The Irish Immigration Center was able to find services that people didn’t even know were out there, and it grew from there. Sometimes it meant making difficult phone calls to families back in Ireland, letting them know that their child was in trouble, or worse. Sometimes that included Tom and Mary shopping for clothes so for people they’d never met who were in custody, so they’d have a nice outfit to go home in.
“I’d go into the store thinking, would he like this, is this something he would wear?” Mary remembered. “I’d loved to have been at the airport in Ireland when some of these people got home! I often wondered, what did they think of these outfits. But they knew we cared. We cared enough to get them something.”
Tom added, “We got all kinds of letters and things from people over the years – we kept in touch – saying ‘We’d have loved to have been able to stay, we loved America but this is our life now.’ They’ll give us a running narrative on how they’re doing.
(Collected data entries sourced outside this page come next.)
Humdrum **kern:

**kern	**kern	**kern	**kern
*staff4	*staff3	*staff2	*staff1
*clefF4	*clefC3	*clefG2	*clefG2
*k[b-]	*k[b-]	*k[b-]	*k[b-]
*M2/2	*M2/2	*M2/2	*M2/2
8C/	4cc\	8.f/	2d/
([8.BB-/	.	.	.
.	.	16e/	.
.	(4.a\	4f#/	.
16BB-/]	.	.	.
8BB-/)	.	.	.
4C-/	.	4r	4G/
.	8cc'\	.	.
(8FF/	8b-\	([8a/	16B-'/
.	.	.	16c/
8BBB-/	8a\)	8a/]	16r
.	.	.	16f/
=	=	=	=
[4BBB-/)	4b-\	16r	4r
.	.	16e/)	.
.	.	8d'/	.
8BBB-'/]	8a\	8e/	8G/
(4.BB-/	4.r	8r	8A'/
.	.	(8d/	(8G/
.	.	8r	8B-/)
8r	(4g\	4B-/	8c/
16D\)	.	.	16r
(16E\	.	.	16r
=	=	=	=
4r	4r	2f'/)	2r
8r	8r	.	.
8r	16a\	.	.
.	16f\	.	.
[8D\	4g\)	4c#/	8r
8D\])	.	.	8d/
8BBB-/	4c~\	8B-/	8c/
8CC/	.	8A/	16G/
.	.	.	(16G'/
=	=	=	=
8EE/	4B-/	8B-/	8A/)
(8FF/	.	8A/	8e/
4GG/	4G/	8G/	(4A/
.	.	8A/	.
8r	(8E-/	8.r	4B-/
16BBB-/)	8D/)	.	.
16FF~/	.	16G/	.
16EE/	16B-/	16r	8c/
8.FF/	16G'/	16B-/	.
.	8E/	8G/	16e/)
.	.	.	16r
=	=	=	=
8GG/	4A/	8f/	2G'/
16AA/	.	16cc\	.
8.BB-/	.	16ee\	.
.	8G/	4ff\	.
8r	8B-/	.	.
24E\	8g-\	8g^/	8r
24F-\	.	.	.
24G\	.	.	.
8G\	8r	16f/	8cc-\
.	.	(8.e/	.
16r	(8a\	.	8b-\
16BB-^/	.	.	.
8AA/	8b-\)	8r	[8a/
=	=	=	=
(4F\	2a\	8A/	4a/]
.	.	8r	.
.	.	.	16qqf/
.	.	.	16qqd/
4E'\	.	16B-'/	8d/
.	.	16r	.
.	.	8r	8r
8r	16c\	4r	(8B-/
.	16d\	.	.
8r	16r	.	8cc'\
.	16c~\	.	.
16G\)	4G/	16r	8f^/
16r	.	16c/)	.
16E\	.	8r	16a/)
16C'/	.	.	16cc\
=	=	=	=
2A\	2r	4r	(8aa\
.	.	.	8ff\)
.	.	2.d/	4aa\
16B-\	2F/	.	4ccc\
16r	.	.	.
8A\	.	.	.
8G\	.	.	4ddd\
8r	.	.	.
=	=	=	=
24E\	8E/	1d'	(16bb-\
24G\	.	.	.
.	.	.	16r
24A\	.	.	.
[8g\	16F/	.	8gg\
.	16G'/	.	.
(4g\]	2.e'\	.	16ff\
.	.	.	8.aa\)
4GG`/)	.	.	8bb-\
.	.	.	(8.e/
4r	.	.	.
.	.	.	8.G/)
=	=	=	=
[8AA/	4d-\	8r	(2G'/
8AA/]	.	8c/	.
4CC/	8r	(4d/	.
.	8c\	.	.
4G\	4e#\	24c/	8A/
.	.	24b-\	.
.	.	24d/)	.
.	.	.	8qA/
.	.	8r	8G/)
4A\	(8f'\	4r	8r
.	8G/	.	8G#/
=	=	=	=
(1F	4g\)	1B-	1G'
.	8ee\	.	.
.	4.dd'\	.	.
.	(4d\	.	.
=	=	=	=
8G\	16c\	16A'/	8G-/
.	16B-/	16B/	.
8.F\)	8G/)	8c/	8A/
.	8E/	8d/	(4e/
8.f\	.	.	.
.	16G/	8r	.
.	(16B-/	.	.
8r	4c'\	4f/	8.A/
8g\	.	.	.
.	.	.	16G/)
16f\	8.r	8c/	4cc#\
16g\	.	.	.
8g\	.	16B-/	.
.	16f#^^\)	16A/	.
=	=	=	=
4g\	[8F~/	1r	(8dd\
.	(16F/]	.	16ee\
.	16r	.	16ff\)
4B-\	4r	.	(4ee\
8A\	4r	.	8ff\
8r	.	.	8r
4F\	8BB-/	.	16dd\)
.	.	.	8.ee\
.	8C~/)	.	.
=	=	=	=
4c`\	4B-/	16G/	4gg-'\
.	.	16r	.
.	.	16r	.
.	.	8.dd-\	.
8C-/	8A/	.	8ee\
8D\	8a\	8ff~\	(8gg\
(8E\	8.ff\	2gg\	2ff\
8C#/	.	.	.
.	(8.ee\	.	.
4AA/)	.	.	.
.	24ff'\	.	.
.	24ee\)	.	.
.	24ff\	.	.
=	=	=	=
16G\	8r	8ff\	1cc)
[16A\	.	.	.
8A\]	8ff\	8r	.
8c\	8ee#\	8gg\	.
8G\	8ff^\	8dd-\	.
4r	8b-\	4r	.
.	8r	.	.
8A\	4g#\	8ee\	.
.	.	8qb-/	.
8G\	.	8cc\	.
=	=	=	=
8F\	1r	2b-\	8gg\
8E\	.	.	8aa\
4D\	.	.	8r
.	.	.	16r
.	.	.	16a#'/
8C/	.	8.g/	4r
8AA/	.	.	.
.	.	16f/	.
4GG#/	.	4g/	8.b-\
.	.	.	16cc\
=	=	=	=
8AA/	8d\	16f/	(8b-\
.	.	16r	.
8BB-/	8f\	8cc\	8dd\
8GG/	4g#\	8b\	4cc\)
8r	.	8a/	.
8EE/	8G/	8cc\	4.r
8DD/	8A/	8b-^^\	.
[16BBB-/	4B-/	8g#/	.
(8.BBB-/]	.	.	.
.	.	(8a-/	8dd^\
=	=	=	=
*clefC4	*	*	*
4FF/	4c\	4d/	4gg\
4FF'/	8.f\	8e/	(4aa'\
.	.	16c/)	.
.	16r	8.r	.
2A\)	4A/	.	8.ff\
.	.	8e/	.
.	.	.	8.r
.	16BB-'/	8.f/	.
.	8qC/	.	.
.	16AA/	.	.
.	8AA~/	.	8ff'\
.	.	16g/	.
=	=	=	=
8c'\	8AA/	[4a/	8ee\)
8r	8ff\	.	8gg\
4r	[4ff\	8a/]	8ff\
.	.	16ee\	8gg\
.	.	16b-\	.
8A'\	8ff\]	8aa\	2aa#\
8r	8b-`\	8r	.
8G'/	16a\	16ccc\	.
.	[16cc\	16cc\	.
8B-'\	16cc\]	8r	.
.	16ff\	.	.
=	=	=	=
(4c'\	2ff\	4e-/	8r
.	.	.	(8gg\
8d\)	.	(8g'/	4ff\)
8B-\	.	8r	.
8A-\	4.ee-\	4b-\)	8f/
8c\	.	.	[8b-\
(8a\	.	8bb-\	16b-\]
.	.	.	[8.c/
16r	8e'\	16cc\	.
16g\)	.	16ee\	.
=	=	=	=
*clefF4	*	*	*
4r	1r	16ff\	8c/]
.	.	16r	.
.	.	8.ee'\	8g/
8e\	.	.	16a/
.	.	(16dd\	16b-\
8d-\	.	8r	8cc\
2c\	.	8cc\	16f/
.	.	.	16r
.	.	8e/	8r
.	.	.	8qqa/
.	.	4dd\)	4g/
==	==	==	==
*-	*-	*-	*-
We do keep in contact and we see them when we go over there.”
“It’s nice,” Mary said. “You know that you’ve made a difference.”
With 2023 marking the 25th anniversary of the Good Friday Agreement, Tom is looking forward and hopeful that there will be a border poll for a vote on the reunification of Ireland. But that will be a job for this generation, as he explains. “I helped start it up and set it free. I don’t believe in embedding myself in something forever, you have to move on to the next thing. We saved lives and moved forward into our freedom. And it’s a freedom not just for us who are living, it’s a freedom for all those who suffered and who died. There has to be a justification for what happened to our people; the day we get our freedom, that’s our justification.”